Olga Grjasnowa «Gott ist nicht schüchtern», Aufbau

Ich las Olga Grjasnowas neuen Roman «Gott ist nicht schüchtern» mit heissem Kopf, einem fiebrigen Gefühl, als täte ich etwas Unrechtes. Was Olga Grjasnowa beschreibt, tut weh. Dieses Buch im Garten auf einer Liege zu lesen, ist beinahe unerträglich. Aber Olga Grjasnowa klagt nicht an, sondern beschreibt mit messerschafem Blick.

Soll Literatur bloss unterhalten? Hat Literatur eine Aufgabe? Muss sie wirken? Wer mit einem Buch ausspannen will, wer die harte Wirklichkeit vergessen will, wer austreten, ausschwärmen, abdriften will, der darf den Roman der jungen Olga Grjasnowa nicht lesen. «Gott ist nicht schüchtern» fährt ein, lässt nicht locker, nistet sich mit seinen intensiven Bildern in meinem Bewusstsein ein.

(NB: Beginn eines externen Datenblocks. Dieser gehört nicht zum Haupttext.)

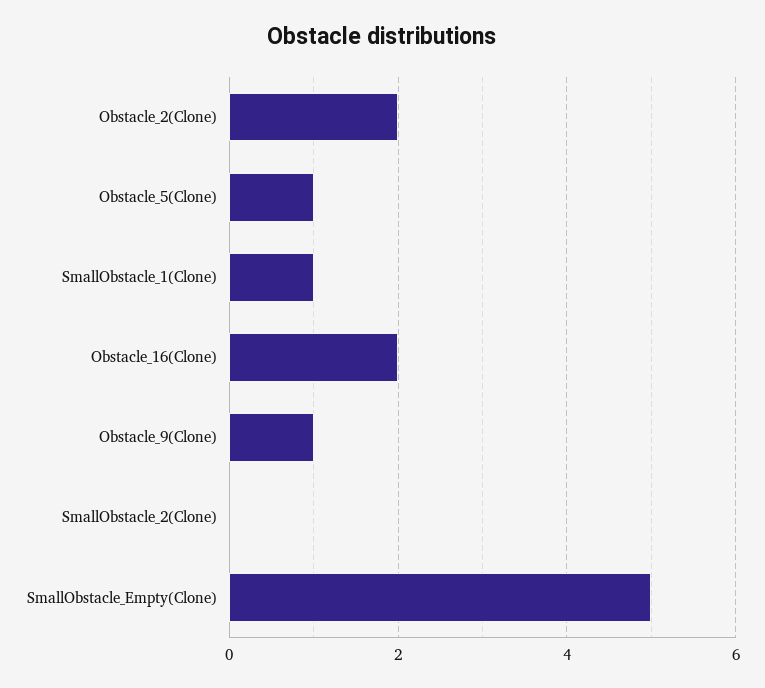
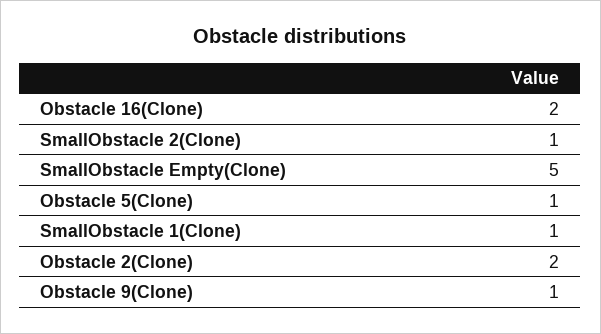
SmallObstacle_2(Clone): 0 -> 1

Olga Grjasnowa beschreibt eine Flucht, die Not, eine Heimat, ein Zuhause, ein Land, ein Leben, Menschen verlassen zu müssen, um in der Fremde neu beginnen zu können, immer in der Hoffnung, dereinst zurückkehren zu können. Olga Grjasnowa floh als Jugendliche selbst 1996 zusammen mit ihren Eltern aus Aserbaidschan und lebt heute mit ihrem Mann in Berlin. Ihr Mann floh aus Syrien und leitet das Exil-Ensemble des Gorki-Theaters in Berlin. Als in Damaskus der Arabische Frühling durchzubrechen schien, floh ihr Mann aus Syrien. Aus vielen Gesprächen mit ihrem Mann, mit Freunden und direkt Betroffenen baute sie ihre Geschichte, die Leben von Vertriebenen und einem Land, das zerrissen ist, in dem kaum jemand den immer brutaler werdenden Konflikt, den Krieg gegen ein willkürlich agierendes Regime kommen sah, über Menschen, die einst ein ganz normales Leben führten und sich mit einem Mal verloren sehen. Olga Grjasnowa recherchierte vor Ort, an unerträglichen Orten wie der türkischen Küstenstadt Izmir, in der das ganze Elend auf eine Reise weg aus dem Trauma hofft.

Olga Grjasnowa verwebt die Geschichten von Amal und Hammoudi. Amal wächst in Damaskus als Tochter eines reichen Vaters auf, Hammoudi in der Provinz. Amal wird Schauspielerin und träumt von der grossen Karriere, Hammoudi steht nach einem äusserst erfolgfreichen Studium der Medizin in Paris zusammen mit seiner Verlobten kurz davor. Bis in den Wirren des Arabischen Frühlings nichts mehr so ist, wie es einmal war.

Olga Grjasnowa schildert eindringlich, nie voyeuristisch. Ich spüre ihre Betroffenheit ebenso wie ihre Hilflosigkeit. Olga Grjasnowa gibt den Abertausenden, die sich nach Europa retten, ein Gesicht, ohne zu beschönigen, nie mit dem Mahnfinger. Ein wichtiges Stück Literatur!

Foto: René Fietzek

Olga Grjasnowa, geboren 1984 in Baku, Aserbaidschan. Längere Auslandsaufenthalte in Polen, Russland, Israel und der Türkei. Für ihren vielbeachteten Debütroman «Der Russe ist einer, der Birken liebt» wurde sie mit dem Klaus-Michael Kühne-Preis und dem Anna Seghers-Preis ausgezeichnet. Zuletzt erschien 2014 „Die juristische Unschärfe einer Ehe“. Beide Romane erschienen beim Hanser Verlag und wurden für die Bühne dramatisiert. Olga Grjasnowa lebt mit ihrer Familie in Berlin.
Olga Grjasnowa liest an den Solothurner Literaturtagen vom 26. bis 28. Mai 2017 aus ihrem Roman «Gott ist nicht schüchtern». Am Freitag, den 26. Mai beteiligt sich Olga Grjasnowa zusammen dem Schriftsteller Jonas Lüscher («Kraft», C.H. Beck) und dem SRF-Korrespondent Peter Voegeli an einer Podiumsdiskussion zum Thema «Die Macht der Geschichten». Moderiert wird die Diskussion von Hans Ulrich Probst, SRF-Literaturredaktor.